--- EXERCISE DATA Enclosed Below ---
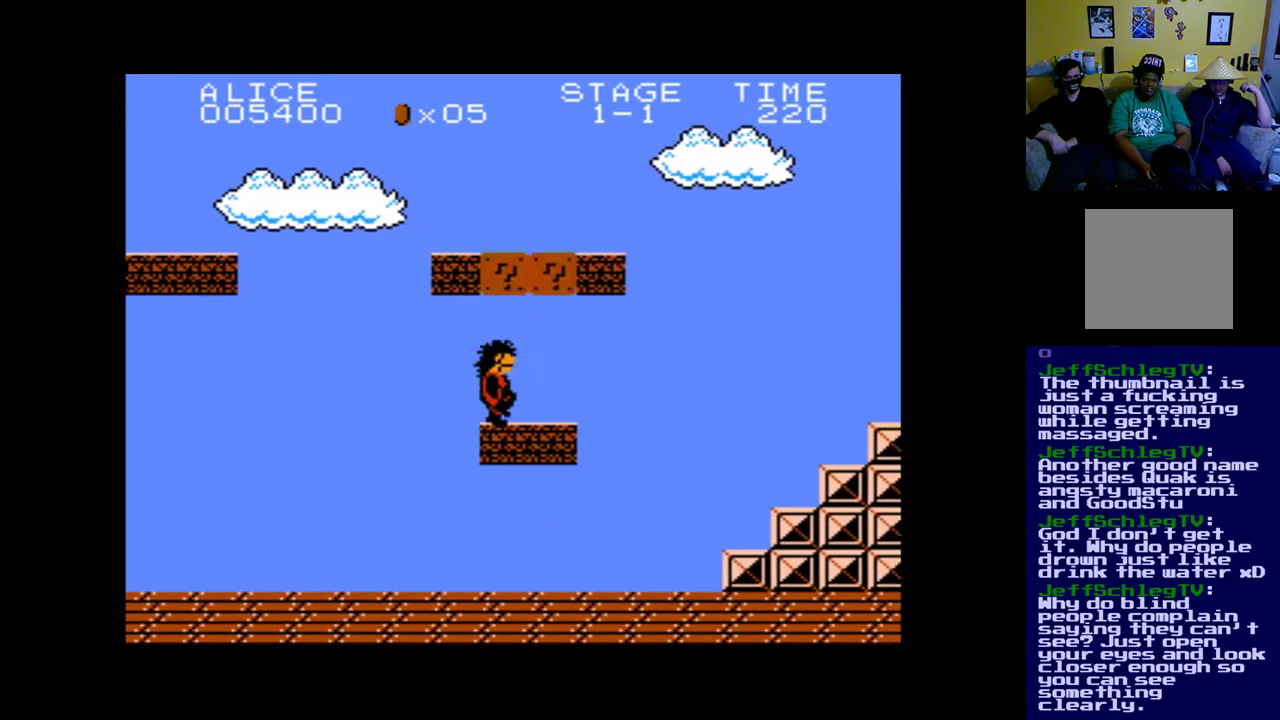
{"buttons": ["DPAD_RIGHT"], "left_stick": "center", "right_stick": "center", "events": [[200, "B", "up"], [433, "DPAD_RIGHT", "down"]]}
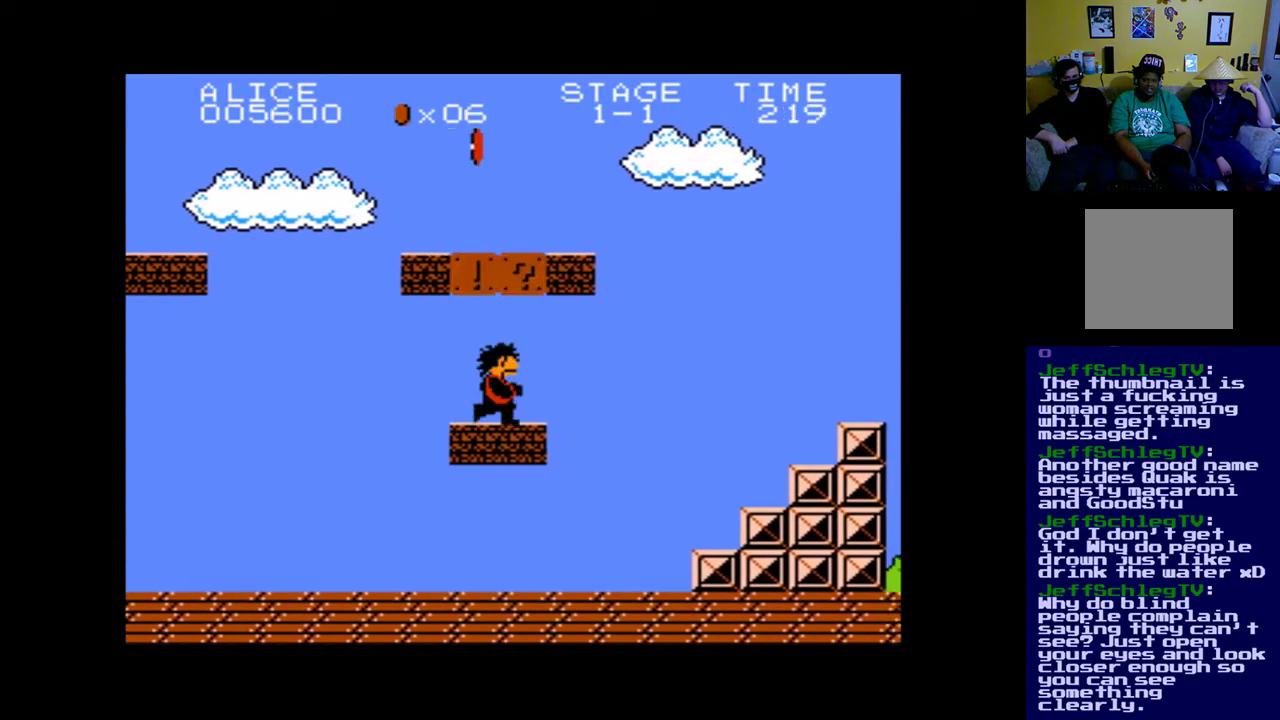
{"buttons": ["B"], "left_stick": "center", "right_stick": "center", "events": [[33, "B", "down"], [133, "DPAD_RIGHT", "up"], [233, "B", "up"], [467, "B", "down"]]}
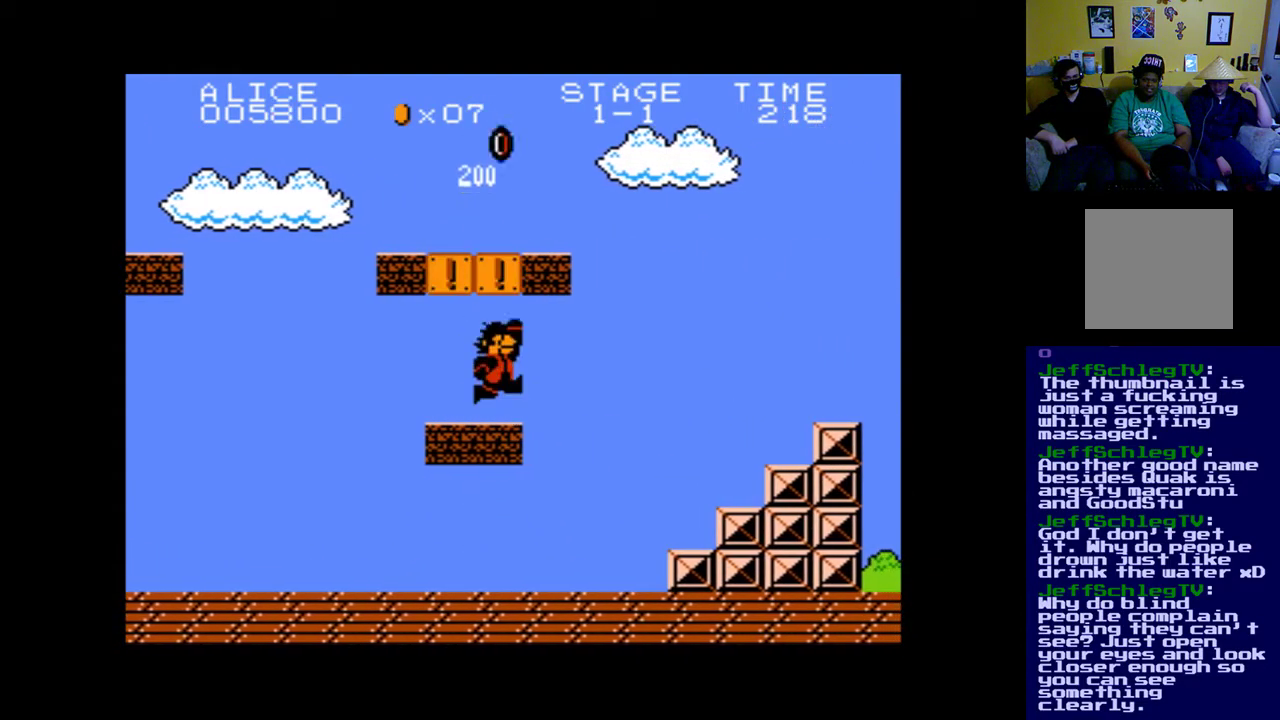
{"buttons": ["DPAD_RIGHT"], "left_stick": "center", "right_stick": "center", "events": [[167, "B", "up"], [300, "DPAD_RIGHT", "down"]]}
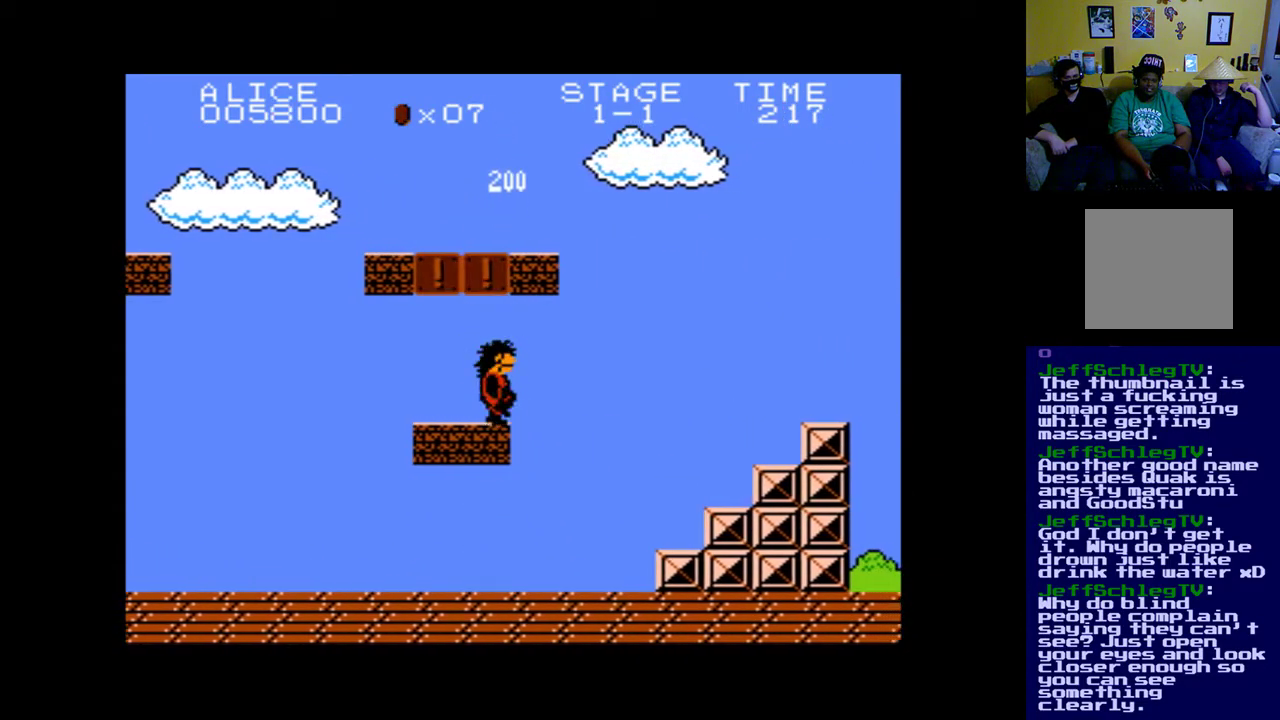
{"buttons": ["DPAD_RIGHT"], "left_stick": "center", "right_stick": "center", "events": [[167, "B", "down"], [500, "B", "up"]]}
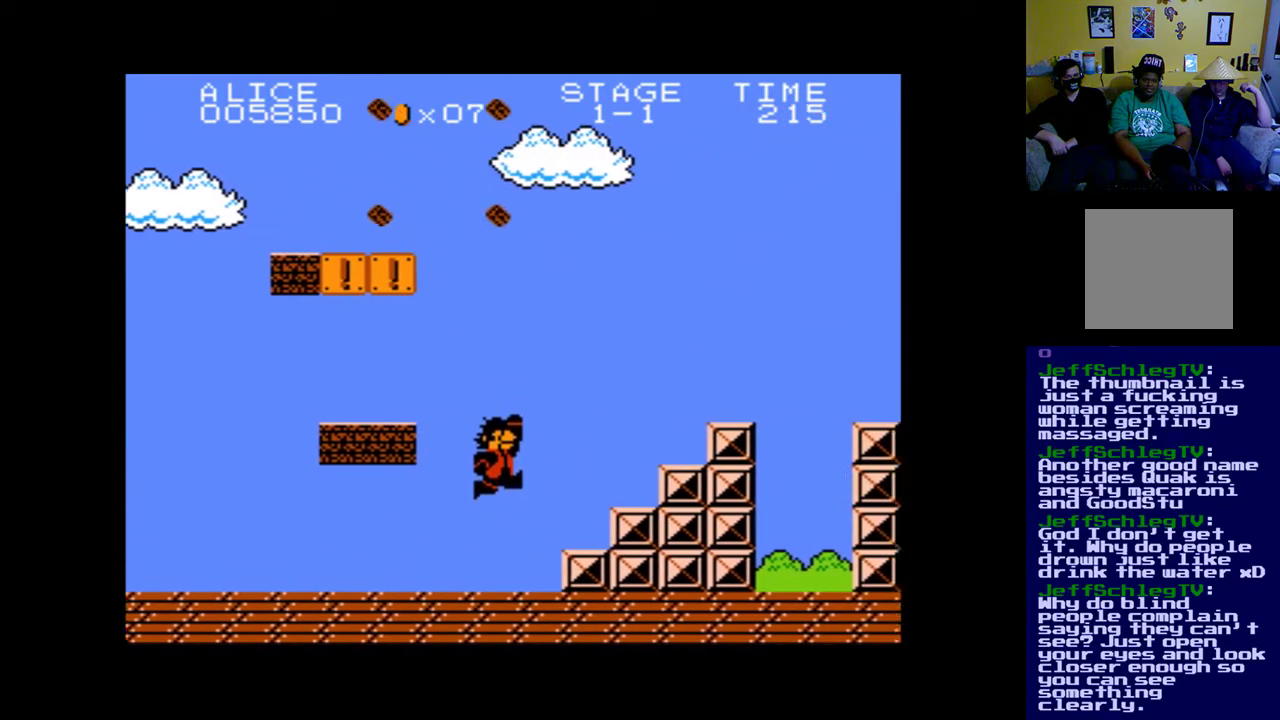
{"buttons": ["B", "DPAD_RIGHT"], "left_stick": "center", "right_stick": "center", "events": [[267, "B", "down"]]}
--- End of Enclosed EXERCISE DATA ---
**INSTRUCTIONS TO FOLLOW**
Every record above must be repeated exactly, with the pictures dropped.

**OUTPUT FOR THIS TASK**
{"buttons": ["DPAD_RIGHT"], "left_stick": "center", "right_stick": "center", "events": [[200, "B", "up"], [433, "DPAD_RIGHT", "down"]]}
{"buttons": ["B"], "left_stick": "center", "right_stick": "center", "events": [[33, "B", "down"], [133, "DPAD_RIGHT", "up"], [233, "B", "up"], [467, "B", "down"]]}
{"buttons": ["DPAD_RIGHT"], "left_stick": "center", "right_stick": "center", "events": [[167, "B", "up"], [300, "DPAD_RIGHT", "down"]]}
{"buttons": ["DPAD_RIGHT"], "left_stick": "center", "right_stick": "center", "events": [[167, "B", "down"], [500, "B", "up"]]}
{"buttons": ["B", "DPAD_RIGHT"], "left_stick": "center", "right_stick": "center", "events": [[267, "B", "down"]]}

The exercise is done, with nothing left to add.